In der Tat gewährt der Vertrag jeder der Seiten das Recht, ihn wegen
außergewöhnlicher Umstände zu kündigen. Die US-Führung hat mehrmals
darüber gesprochen, und dieser Schritt ist für uns nicht unerwartet
gekommen. Wir halten diesen Beschluss aber für einen Fehler.
Bekanntlich verfügt Russland wie auch die USA im Unterschied zu anderen
Atommächten schon seit langem über ein wirksames System für die
Überwindung der Raketenabwehr. Darum kann ich mit voller Sicherheit
erklären, dass die vom US-Präsidenten getroffene Entscheidung keine Gefahr
für die nationale Sicherheit der Russischen Föderation heraufbeschwört.
Zugleich hat unser Land den von den USA eindringlich empfohlenen
gemeinsamen Ausstieg aus dem ABM-Vertrag abgelehnt und hat alles nur
Mögliche unternommen, um diesen Vertrag aufrechtzuerhalten. Ich bin heute
noch der Meinung, dass so eine Position richtig und begründet ist. Dabei
ließ sich Russland in erster Linie von der Sorge über die Erhaltung und
Festigung der völkerrechtlichen Grundlagen auf dem Gebiet der Abrüstung
und Nichtweiterverbreitung der Massenvernichtungswaffen leiten.
Der Raketenabwehrvertrag stellt eben solch eine tragende Konstruktion im
Rechtssystem auf diesem Gebiet dar. Dieses System wurde durch gemeinsame
Bemühungen im Laufe der letzten Jahrzehnte aufgebaut.

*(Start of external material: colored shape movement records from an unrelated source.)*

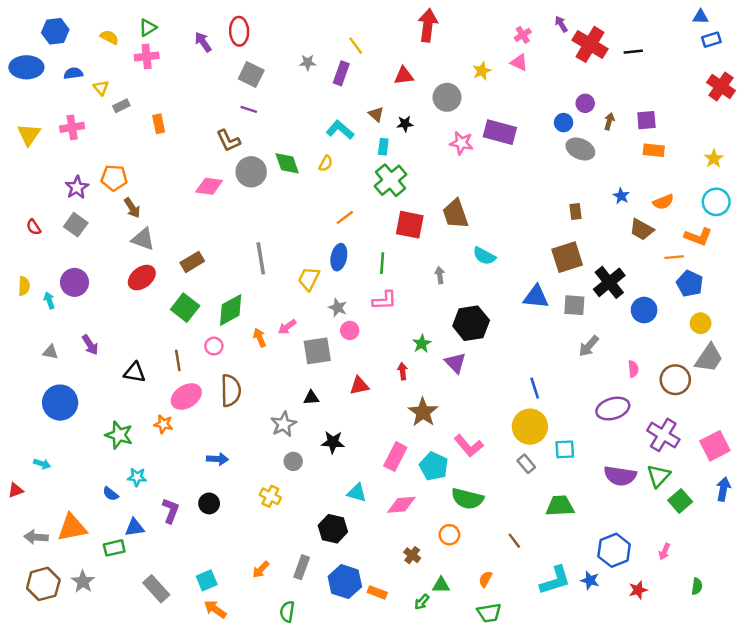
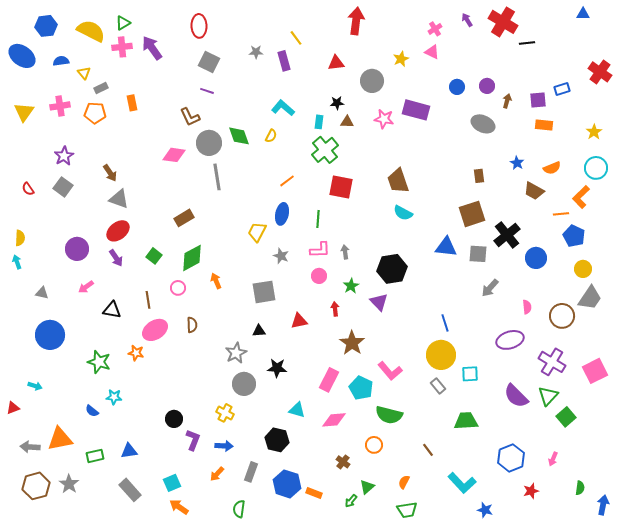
yellow semicircle: (109, 37) -> (91, 31), size x1.8
blue rectangle: (711, 40) -> (562, 89), moved
purple arrow: (203, 42) -> (152, 48), moved, size x1.4
red cross: (590, 44) -> (503, 22), moved
blue ellipse: (26, 67) -> (22, 56), turned 36
purple rectangle: (341, 73) -> (284, 61), turned -36
brown triangle: (376, 114) -> (347, 122), moved, turned -40
blue circle: (564, 123) -> (457, 87), moved
orange pentagon: (114, 178) -> (95, 113), moved
brown trapezoid: (455, 214) -> (398, 181), moved
orange L-shape: (698, 237) -> (581, 197), turned 115
gray line: (261, 258) -> (217, 177), moved
brown rectangle: (192, 262) -> (184, 218), moved
gray arrow: (440, 275) -> (345, 252), moved
purple circle: (75, 282) -> (77, 249), moved
cyan arrow: (49, 300) -> (17, 262), moved
green square: (185, 308) -> (154, 256), size x0.7
pink arrow: (287, 327) -> (86, 287), moved
pink circle: (350, 330) -> (319, 276), moved
purple arrow: (90, 345) -> (116, 258), moved
brown semicircle: (231, 391) -> (192, 325), size x0.6
blue arrow: (217, 459) -> (224, 446), moved
gray circle: (293, 461) -> (244, 384), size x1.5
purple semicircle: (620, 476) -> (516, 396), turned 36
blue arrow: (723, 489) -> (603, 505), moved
purple L-shape: (171, 511) -> (193, 440), moved
blue triangle: (135, 527) -> (129, 451), moved
cyan L-shape: (555, 580) -> (462, 483), turned 64
blue star: (590, 580) -> (485, 510), moved
green triangle: (441, 585) -> (367, 487), turned -42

Wir sind davon überzeugt, dass die Entwicklung der Situation in der
gegenwärtigen Welt nachdrücklich eine bestimmte Aktionslogik erfordert.
Heute, wenn sich die Welt mit neuen Gefahren konfrontiert sieht, darf man
ein rechtliches Vakuum im Bereich der strategischen Stabilität nicht
zulassen sowie Regime der Nichtweiterverbreitung von
Massenvernichtungswaffen nicht untergraben.
Aus meiner Sicht soll das jetzige Niveau im bilateralen Verhältnis
zwischen der Russischen Föderation und den USA nicht nur beibehalten
bleiben, sondern auch für eine baldigst mögliche Ausarbeitung von neuen
Rahmen in den strategischen Beziehungen genutzt werden.
Neben dem Problem der Raketenabwehr kommt unter diesen Bedingungen auch
der rechtlichen Ausgestaltung von erreichten Vereinbarungen über die
weiteren radikalen, nicht umkehrbaren und kontrollierbaren Kürzungen der
strategischen Offensivwaffen, von unserem Standpunkt aus, bis auf das
Niveau von 1500 – 2200 nuklearen Geschossen auf jeder Seite eine besondere
Bedeutung zu.
Abschließend möchte ich betonen, dass Russland auch weiterhin seinem
prinzipiellen Kurs in den internationalen Angelegenheiten fest Folge
leisten wird, der auf eine Konsolidierung der strategischen Stabilität und
der internationalen Sicherheit gerichtet ist.